*DATA SUPPLIED:*
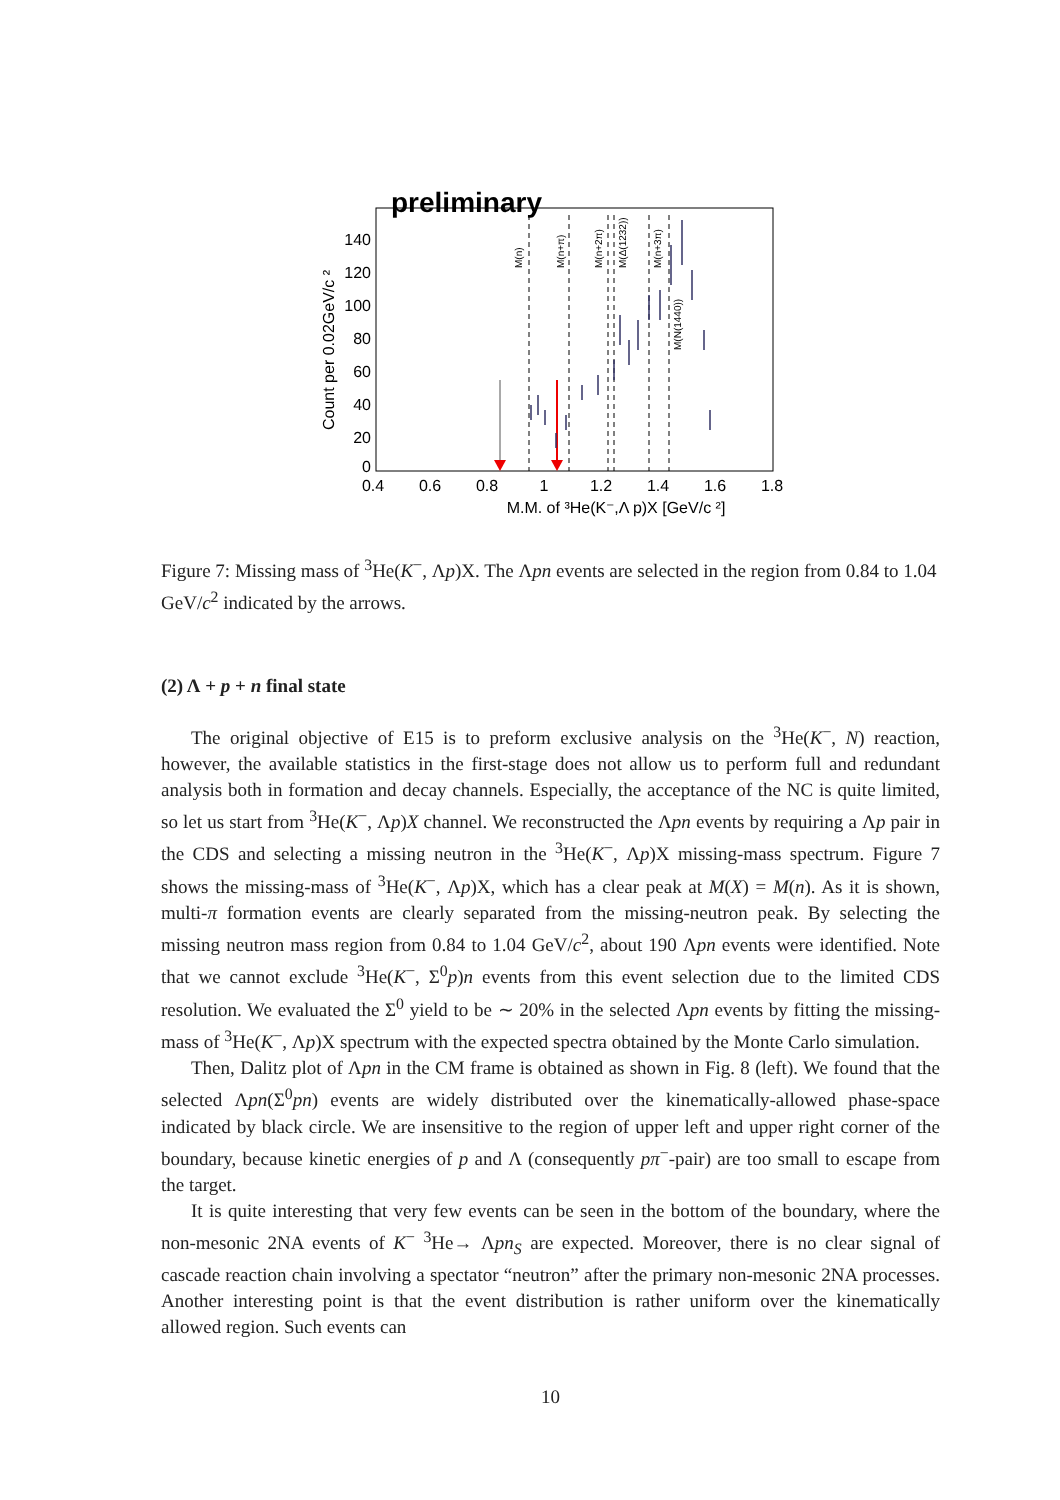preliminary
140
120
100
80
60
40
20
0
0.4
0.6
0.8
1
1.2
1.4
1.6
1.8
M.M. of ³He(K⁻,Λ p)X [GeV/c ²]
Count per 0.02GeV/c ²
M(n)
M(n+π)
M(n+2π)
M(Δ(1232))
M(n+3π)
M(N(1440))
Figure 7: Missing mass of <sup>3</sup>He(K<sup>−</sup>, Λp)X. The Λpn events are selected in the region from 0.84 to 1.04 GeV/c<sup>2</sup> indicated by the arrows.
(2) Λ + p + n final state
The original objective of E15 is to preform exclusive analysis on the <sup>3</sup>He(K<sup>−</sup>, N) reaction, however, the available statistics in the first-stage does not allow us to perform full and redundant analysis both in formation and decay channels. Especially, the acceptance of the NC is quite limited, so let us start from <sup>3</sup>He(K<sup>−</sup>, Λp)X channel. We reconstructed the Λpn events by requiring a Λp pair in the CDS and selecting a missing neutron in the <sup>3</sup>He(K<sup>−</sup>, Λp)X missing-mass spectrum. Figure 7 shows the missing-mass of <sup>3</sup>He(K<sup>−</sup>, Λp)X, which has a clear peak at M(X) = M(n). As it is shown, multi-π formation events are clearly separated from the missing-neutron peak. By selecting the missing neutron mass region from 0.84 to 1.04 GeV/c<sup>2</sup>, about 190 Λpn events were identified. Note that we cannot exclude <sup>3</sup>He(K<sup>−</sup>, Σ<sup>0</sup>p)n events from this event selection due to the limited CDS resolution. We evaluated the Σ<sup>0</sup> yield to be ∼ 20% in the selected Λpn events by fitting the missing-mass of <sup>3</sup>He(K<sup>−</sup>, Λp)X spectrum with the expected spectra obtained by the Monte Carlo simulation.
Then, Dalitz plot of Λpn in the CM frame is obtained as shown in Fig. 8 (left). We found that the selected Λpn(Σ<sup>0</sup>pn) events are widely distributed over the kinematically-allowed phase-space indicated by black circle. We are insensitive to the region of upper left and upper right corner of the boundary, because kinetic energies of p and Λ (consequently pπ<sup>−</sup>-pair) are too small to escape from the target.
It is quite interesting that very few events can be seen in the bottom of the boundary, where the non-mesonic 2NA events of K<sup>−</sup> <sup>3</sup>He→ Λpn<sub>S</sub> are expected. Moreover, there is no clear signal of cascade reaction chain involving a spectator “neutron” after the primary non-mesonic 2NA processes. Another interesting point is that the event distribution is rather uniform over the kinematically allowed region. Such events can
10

* * *

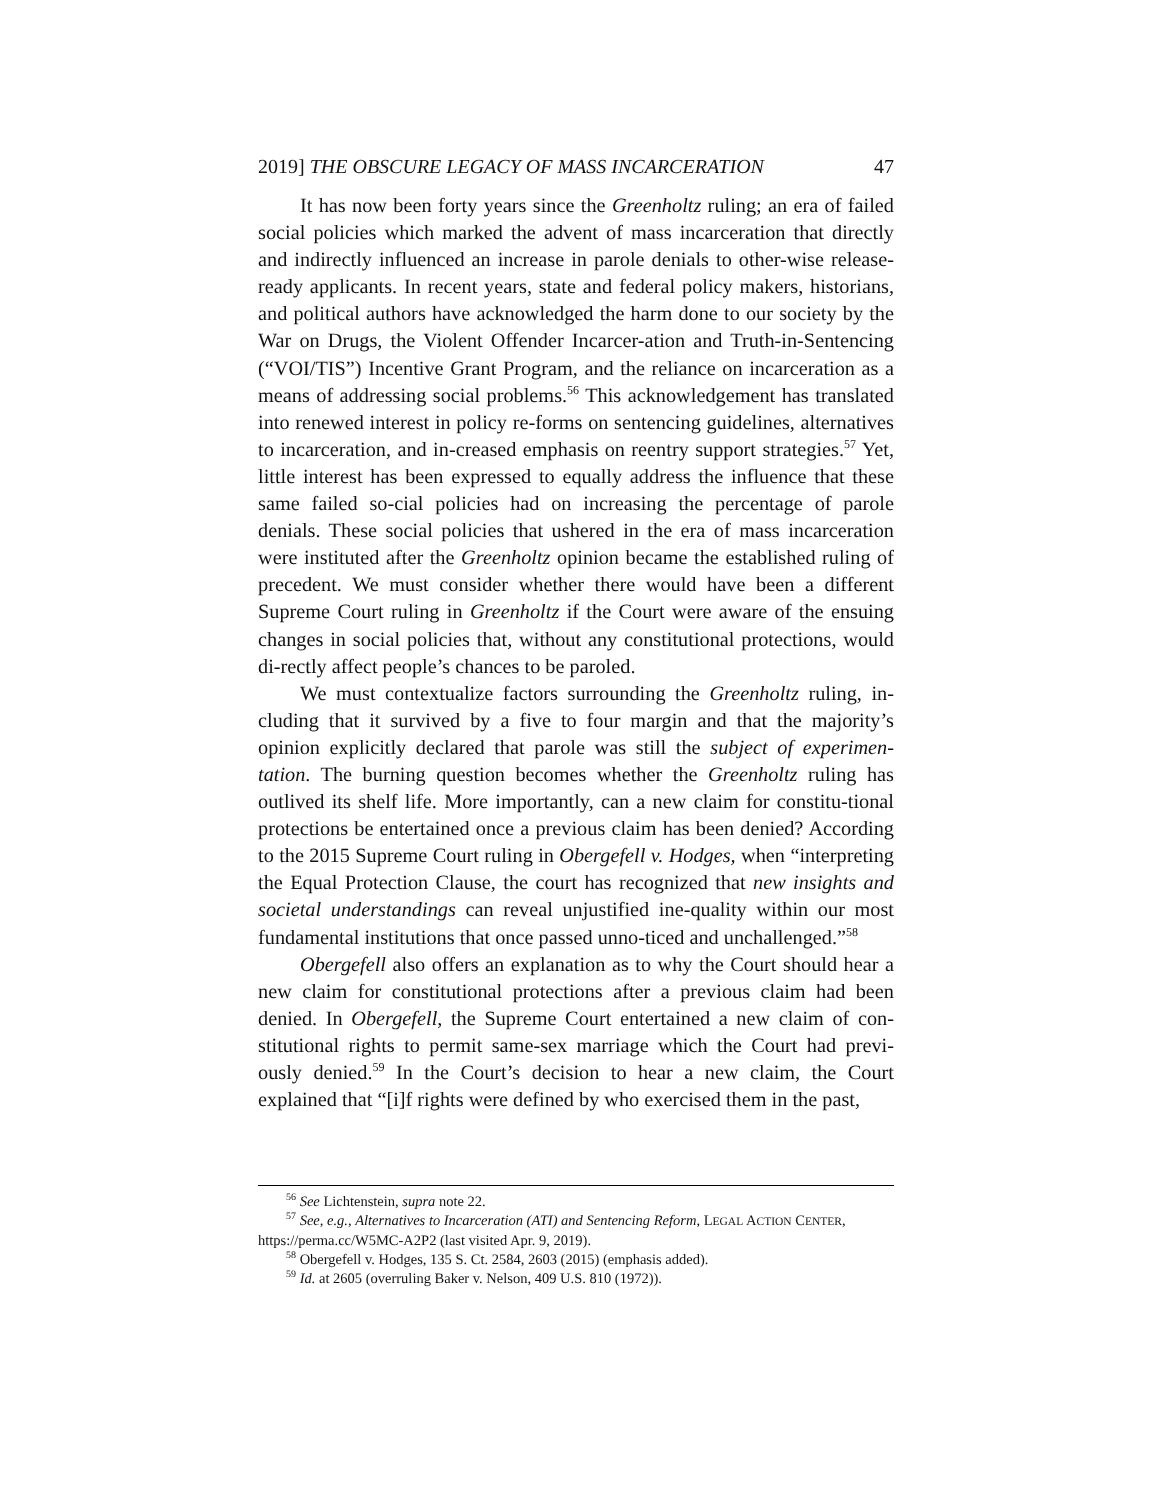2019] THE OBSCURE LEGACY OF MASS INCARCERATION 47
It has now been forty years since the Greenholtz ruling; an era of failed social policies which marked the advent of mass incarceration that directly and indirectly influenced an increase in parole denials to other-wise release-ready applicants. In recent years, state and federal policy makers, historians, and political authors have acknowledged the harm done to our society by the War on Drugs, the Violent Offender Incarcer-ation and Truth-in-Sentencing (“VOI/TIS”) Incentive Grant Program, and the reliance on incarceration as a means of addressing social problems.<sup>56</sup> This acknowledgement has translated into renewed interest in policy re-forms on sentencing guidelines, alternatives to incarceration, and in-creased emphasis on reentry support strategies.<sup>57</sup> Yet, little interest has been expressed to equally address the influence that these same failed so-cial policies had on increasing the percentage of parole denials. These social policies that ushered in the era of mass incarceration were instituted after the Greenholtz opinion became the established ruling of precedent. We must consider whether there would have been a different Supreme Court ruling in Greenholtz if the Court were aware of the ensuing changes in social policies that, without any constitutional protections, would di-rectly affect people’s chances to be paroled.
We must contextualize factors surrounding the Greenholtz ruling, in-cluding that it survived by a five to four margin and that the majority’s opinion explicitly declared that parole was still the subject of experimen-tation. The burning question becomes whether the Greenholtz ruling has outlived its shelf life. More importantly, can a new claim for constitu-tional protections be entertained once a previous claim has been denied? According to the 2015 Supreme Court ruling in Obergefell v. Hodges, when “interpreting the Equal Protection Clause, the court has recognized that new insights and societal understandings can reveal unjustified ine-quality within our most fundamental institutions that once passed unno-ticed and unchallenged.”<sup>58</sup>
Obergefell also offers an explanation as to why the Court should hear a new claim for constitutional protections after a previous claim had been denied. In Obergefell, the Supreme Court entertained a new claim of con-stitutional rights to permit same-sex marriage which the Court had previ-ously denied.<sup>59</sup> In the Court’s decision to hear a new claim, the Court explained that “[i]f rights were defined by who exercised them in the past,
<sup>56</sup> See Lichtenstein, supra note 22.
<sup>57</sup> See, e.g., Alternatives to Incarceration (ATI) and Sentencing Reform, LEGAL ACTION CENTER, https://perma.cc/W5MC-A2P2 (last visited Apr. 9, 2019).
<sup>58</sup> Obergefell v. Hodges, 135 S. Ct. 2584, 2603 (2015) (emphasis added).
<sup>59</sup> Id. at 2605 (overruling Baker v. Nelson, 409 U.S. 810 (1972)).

* * *

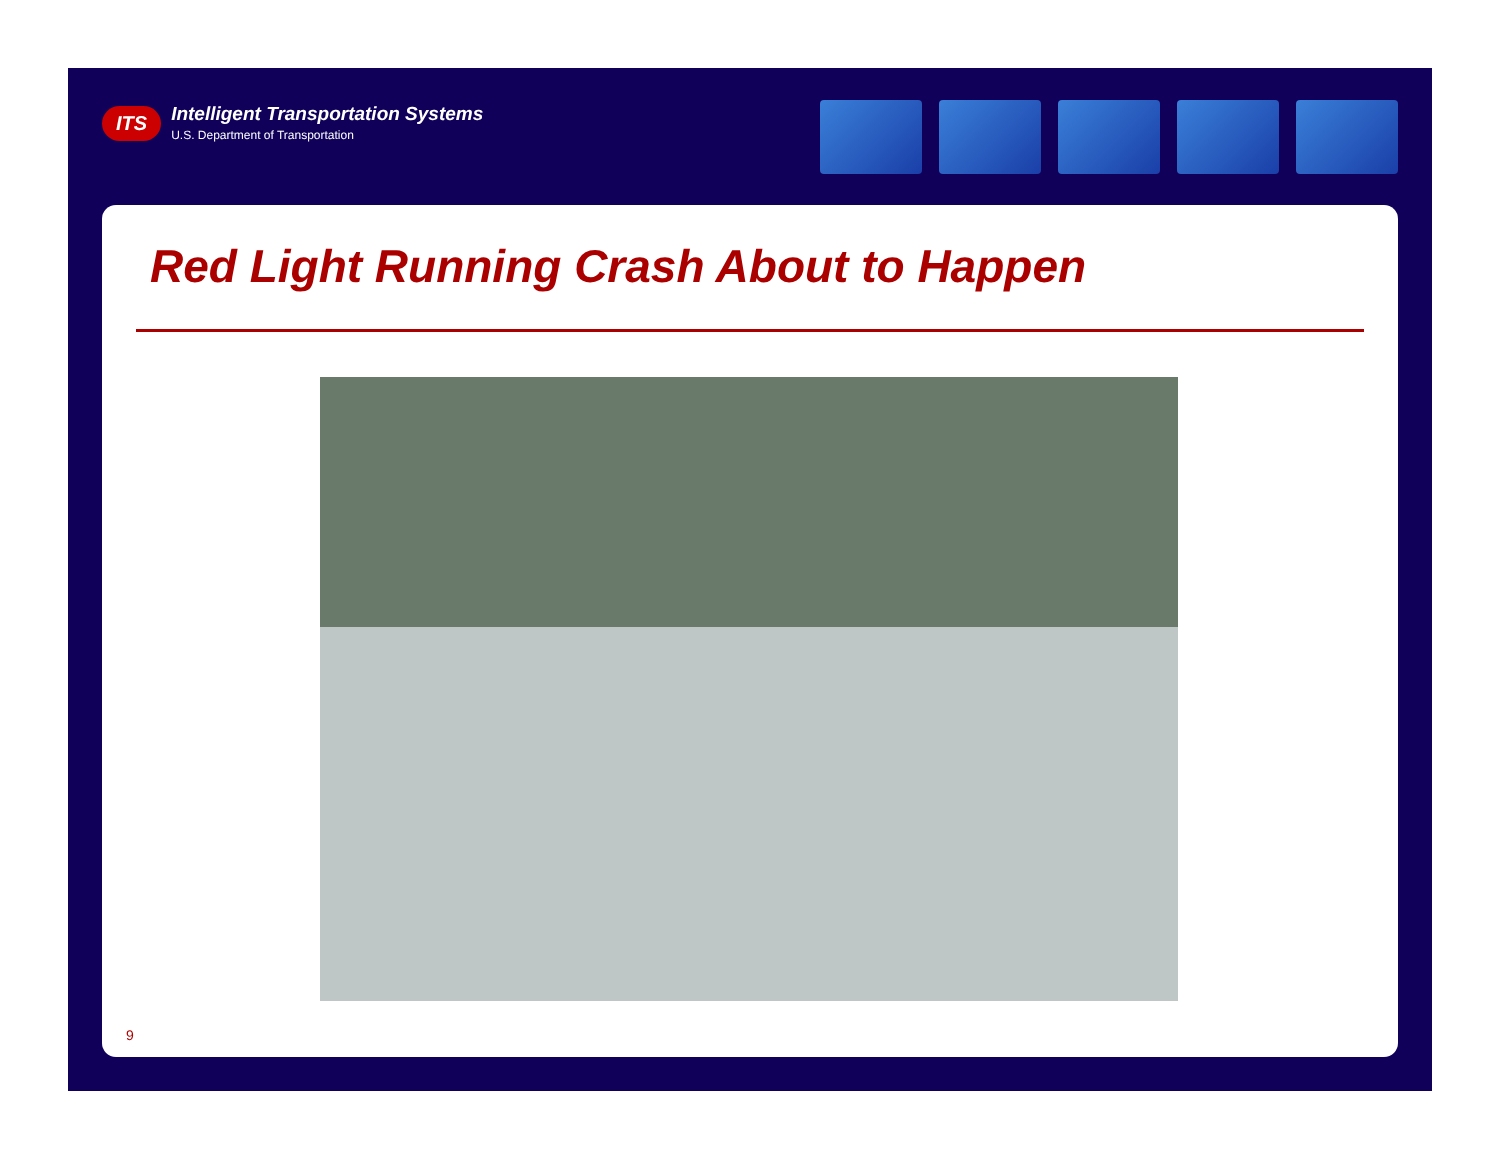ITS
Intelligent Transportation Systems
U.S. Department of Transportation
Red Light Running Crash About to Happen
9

*WHAT YOU ARE ASKED TO DO:*
What lines in the material above hold the word "Transportation"? Pull them out.

*ANSWER TO THIS TASK:*
Intelligent Transportation Systems
U.S. Department of Transportation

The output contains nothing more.